*** PASSAGE FOR REVIEW Section Begins ***

THIS FORBEARANCE AGREEMENT AND AMENDMENT NO. 1 TO CREDIT AGREEMENT (this “ Agreement ”), dated as of June 2, 2008, is among Aurora Oil & Gas Corporation, a Utah corporation (the “ Borrower ”), BNP PARIBAS, as administrative agent for the Lenders (in such capacity together with any successors thereto, the “ Administrative Agent ”), the Lenders and the Secured Swap Providers.
 
RECITALS
 
WHEREAS, the Borrower, the Administrative Agent and the Lenders entered into that certain Amended and Restated Credit Agreement, dated as of August 20, 2007 (together with all amendments, restatements, supplements or other modifications from time to time made thereto, the “ Credit Agreement ”), pursuant to which the Lenders have made Loans to the Borrower;
 
WHEREAS, the Borrower has notified the Administrative Agent that it has suffered certain identified Defaults or Events of Default and failed or may shortly fail to comply with certain covenants set forth in the Credit Agreement, with the result being that certain identified Defaults or Events of Default have occurred or may occur and be continuing under the Credit Agreement;
 
WHEREAS, the Borrower has requested that the Administrative Agent, the Secured Swap Providers and the Lenders (1) permanently waive certain identified Events of Default, and (2) forbear and not waive, but instead refrain from exercising any available rights and remedies in respect of certain other potential identified Defaults or Events of Default, and the Administrative Agent, the Secured Swap Providers and the Lenders are willing to do so but only on the terms, conditions and limitations hereinafter set forth;
 
WHEREAS, Borrower, Hudson Pipeline & Processing Co., LLC (the “ Guarantor ”) and the other signatories hereto also intend to amend the Credit Agreement as hereinafter set forth;
 
NOW, THEREFORE, in consideration of the foregoing, the mutual agreements herein contained and for other good and valuable consideration, the receipt and sufficiency of which are hereby acknowledged, the parties hereby agree as follows:
 

 
SECTION 1.   DEFINED TERMS .
 
Unless expressly defined herein, all defined terms used herein shall have the same meanings as set forth in the Credit Agreement. Section references are to sections in the Credit Agreement unless otherwise noted.

*** PASSAGE FOR REVIEW Section Ends ***

▶ **TASKS FOR THIS EXERCISE**:
1) Reproduce the portion of the forbearance agreement starting with "NOW, THEREFORE, in" and going on through "unless otherwise noted.".
2) Proceed with the forbearance agreement text, picking up right after its final sentence.

*** EXCERPTED RECORDS Section Begins ***

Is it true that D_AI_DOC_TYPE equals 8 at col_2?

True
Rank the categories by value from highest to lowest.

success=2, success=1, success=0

*** EXCERPTED RECORDS Section Ends ***
*** EXCERPTED RECORDS Section Begins ***

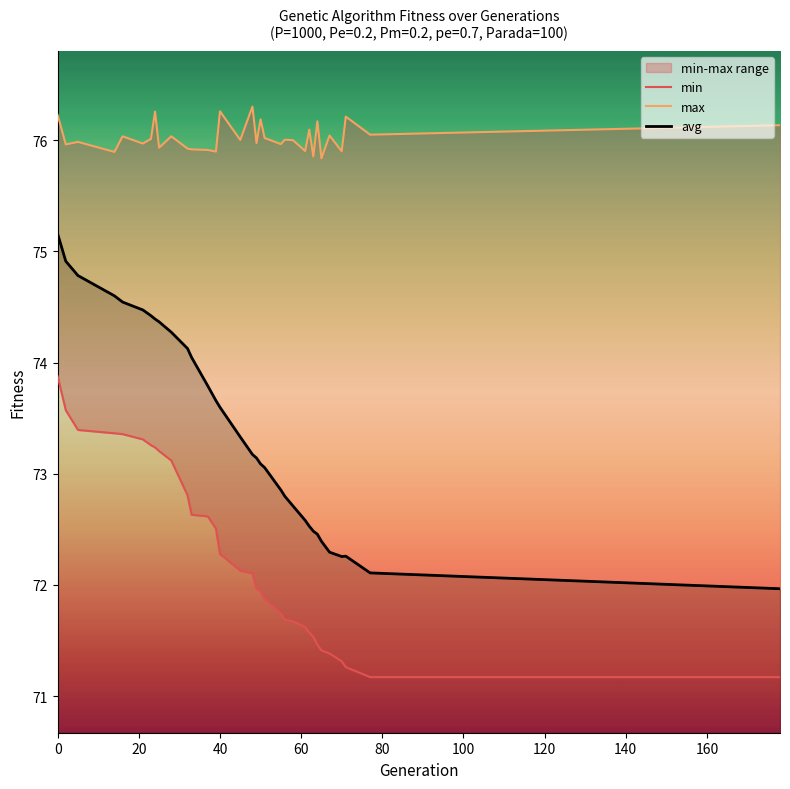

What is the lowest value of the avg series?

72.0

*** EXCERPTED RECORDS Section Ends ***
*** EXCERPTED RECORDS Section Begins ***

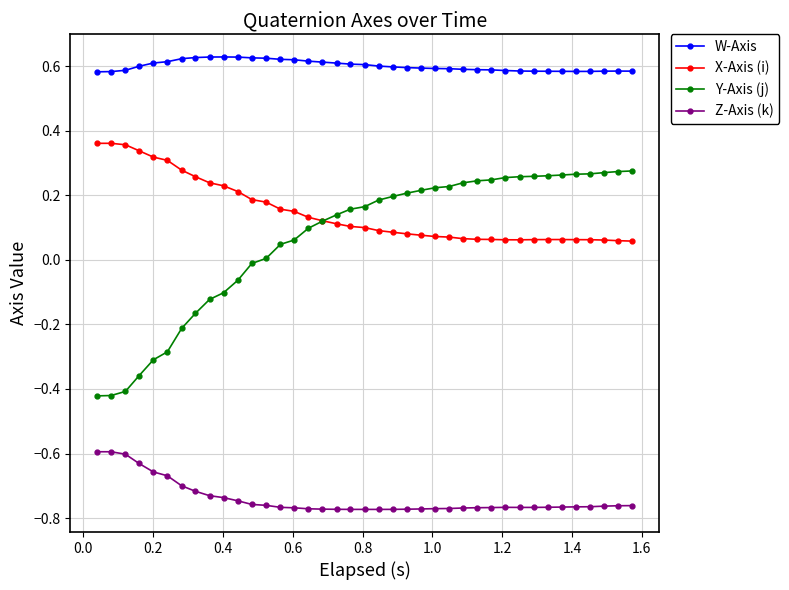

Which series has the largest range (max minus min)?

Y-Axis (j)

*** EXCERPTED RECORDS Section Ends ***

▶ **ANSWERS FOR THIS EXERCISE**:
1)
NOW, THEREFORE, in consideration of the foregoing, the mutual agreements herein contained and for other good and valuable consideration, the receipt and sufficiency of which are hereby acknowledged, the parties hereby agree as follows:
 

 
SECTION 1.   DEFINED TERMS .
 
Unless expressly defined herein, all defined terms used herein shall have the same meanings as set forth in the Credit Agreement. Section references are to sections in the Credit Agreement unless otherwise noted.

2)
 
SECTION 2.   WAIVER AND CONSENT.
 
2.1    Waiver of Defaults . The Borrower has informed the Administrative Agent and the Lenders that it has failed to comply with the financial covenant in Section 9.01(a) for the period ending prior to and including March 31, 2008. In addition, the Borrower has informed the Administrative Agent and the Lenders that it has failed to achieve daily production required in Section 8.18 as of March 31, 2008. The Borrower hereby requests, and the Lenders hereby do, permanently waive any Default or Event of Default under Section 10.01(d) and (e) resulting from the non-compliance with Sections 9.01(a) and 8.18 for any date of determination occurring on or prior to and including March 31, 2008 (such Defaults and Events of Default being referred to herein as the “ Waived Defaults ”). The waiver in this Section 2.1 is limited to the Waived Defaults and shall not be construed as a waiver of any Defaults or Events of Default under such Sections of the Credit Agreement for any periods other than those specified herein and shall not apply to any other Defaults or Events of Default that may exist or arise later.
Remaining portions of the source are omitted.